1 Documents Reviewed
For the purposes of this opinion we have reviewed originals, copies, drafts or conformed copies of the documents listed in Schedule 1 to this opinion, being all of the documents necessary to form our opinion. Defined terms shall have the meanings set out in Schedule 1 or in the Registration Statement.
2Assumptions
The following opinions are given only as to and based on circumstances and matters of fact existing at the date hereof and as to the laws of the Cayman Islands as the same are in force at the date hereof. In giving this opinion, we have assumed that copy documents or drafts of documents provided to us are true and complete copies of, or in the final forms of, the originals.
3Opinions
Based upon, and subject to, the foregoing assumptions, and having regard to such legal considerations as we deem relevant, we are of the opinion that the Selling Shareholders' Shares are duly authorized and, when allotted, issued and paid for as contemplated in the
Registration Statement, the Selling Shareholders' Shares will be legally issued and allotted, as fully paid and non-assessable.
In this opinion the phrase "non-assessable" means, with respect to shares in the Company, that a shareholder shall not, solely by virtue of its status as a shareholder, be liable for additional assessments or calls on the shares by the Company or its creditors (except in exceptional circumstances, such as involving fraud, the establishment of an agency relationship or an illegal or improper purpose or other circumstances in which a court may be prepared to pierce or lift the corporate veil).
We hereby consent to the prospectus discussion of this opinion, to the filing of this opinion as an exhibit to the Registration Statement and to the reference to our firm under the heading "Legal Matters" and elsewhere in the prospectus included in the Registration Statement. In providing our consent, we do not thereby admit that we are in the category of persons whose consent is required under Section 7 of the Act or the Rules and Regulations of the Commission thereunder.
This opinion is limited to the matters detailed herein and is not to be read as an opinion with respect to any other matter.
Yours faithfully
/s/ TRAVERS THORP ALBERGA
SCHEDULE 1
List of Documents Reviewed
1the Certificate of Incorporation dated 11 March 2021;
2the register of directors of the Company;
3the Second Amended and Restated Memorandum and Articles of Association of the Company as filed on 11 August 2021 (the "M&A");
4the minutes of the meeting of the board of directors held on 11 May 2022 (the "Board Meeting")

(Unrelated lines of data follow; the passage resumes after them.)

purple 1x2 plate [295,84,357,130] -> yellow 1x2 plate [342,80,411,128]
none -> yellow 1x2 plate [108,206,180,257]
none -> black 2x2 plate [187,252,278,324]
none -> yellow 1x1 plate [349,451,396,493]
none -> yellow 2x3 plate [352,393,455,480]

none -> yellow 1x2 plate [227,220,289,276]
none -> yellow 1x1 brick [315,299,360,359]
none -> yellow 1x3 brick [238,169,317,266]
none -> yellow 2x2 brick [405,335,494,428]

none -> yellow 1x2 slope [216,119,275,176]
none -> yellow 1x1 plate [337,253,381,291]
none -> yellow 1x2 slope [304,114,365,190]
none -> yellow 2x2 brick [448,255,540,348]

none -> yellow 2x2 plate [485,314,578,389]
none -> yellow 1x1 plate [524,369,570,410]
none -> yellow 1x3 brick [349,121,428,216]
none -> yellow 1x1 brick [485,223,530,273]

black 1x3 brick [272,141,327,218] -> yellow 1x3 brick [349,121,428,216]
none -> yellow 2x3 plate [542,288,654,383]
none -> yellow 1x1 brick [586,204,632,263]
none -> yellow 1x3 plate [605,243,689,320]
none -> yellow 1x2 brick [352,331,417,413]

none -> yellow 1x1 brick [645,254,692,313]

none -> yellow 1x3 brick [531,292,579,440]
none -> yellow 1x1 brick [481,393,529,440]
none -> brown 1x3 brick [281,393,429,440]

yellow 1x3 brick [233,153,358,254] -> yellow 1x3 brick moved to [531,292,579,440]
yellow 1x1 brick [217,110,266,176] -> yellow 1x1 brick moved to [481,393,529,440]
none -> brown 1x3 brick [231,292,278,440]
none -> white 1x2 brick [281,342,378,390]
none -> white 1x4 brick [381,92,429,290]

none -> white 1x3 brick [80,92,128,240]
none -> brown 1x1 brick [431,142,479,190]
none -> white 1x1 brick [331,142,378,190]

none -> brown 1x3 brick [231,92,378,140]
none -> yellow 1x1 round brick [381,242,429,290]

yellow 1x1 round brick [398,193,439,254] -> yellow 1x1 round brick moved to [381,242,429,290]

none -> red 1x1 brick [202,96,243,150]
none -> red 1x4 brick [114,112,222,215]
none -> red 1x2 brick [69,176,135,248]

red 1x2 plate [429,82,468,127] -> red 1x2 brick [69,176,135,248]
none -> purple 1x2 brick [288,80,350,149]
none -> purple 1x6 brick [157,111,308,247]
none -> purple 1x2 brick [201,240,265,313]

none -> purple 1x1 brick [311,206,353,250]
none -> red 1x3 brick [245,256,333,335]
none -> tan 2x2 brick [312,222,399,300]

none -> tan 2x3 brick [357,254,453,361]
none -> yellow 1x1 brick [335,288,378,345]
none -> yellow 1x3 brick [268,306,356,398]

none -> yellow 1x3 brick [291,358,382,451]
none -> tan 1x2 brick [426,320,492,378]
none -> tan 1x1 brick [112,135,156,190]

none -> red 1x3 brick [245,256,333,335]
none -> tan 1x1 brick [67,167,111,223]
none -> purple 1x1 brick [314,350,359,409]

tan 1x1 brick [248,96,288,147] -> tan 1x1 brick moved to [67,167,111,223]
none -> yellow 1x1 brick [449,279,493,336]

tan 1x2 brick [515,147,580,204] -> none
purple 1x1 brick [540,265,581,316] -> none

5the Registration Statement;
6a certain series of Convertible Senior Secured Notes due 2026 having the terms set forth in the Indenture (the "Notes");
7a New York law indenture dated 27 May 2022 between, among others, the Company and Wilmington Savings Fund Society, FSB (the "Indenture");
8New York law warrants dated 27 May 2022 and issued by the Company in favour of each of the Selling Shareholders (the "Warrants"); and
9a Registration Rights Agreement dated as of 27 May 2022 between the Company and each of the Selling Shareholders (the "Registration Rights Agreement").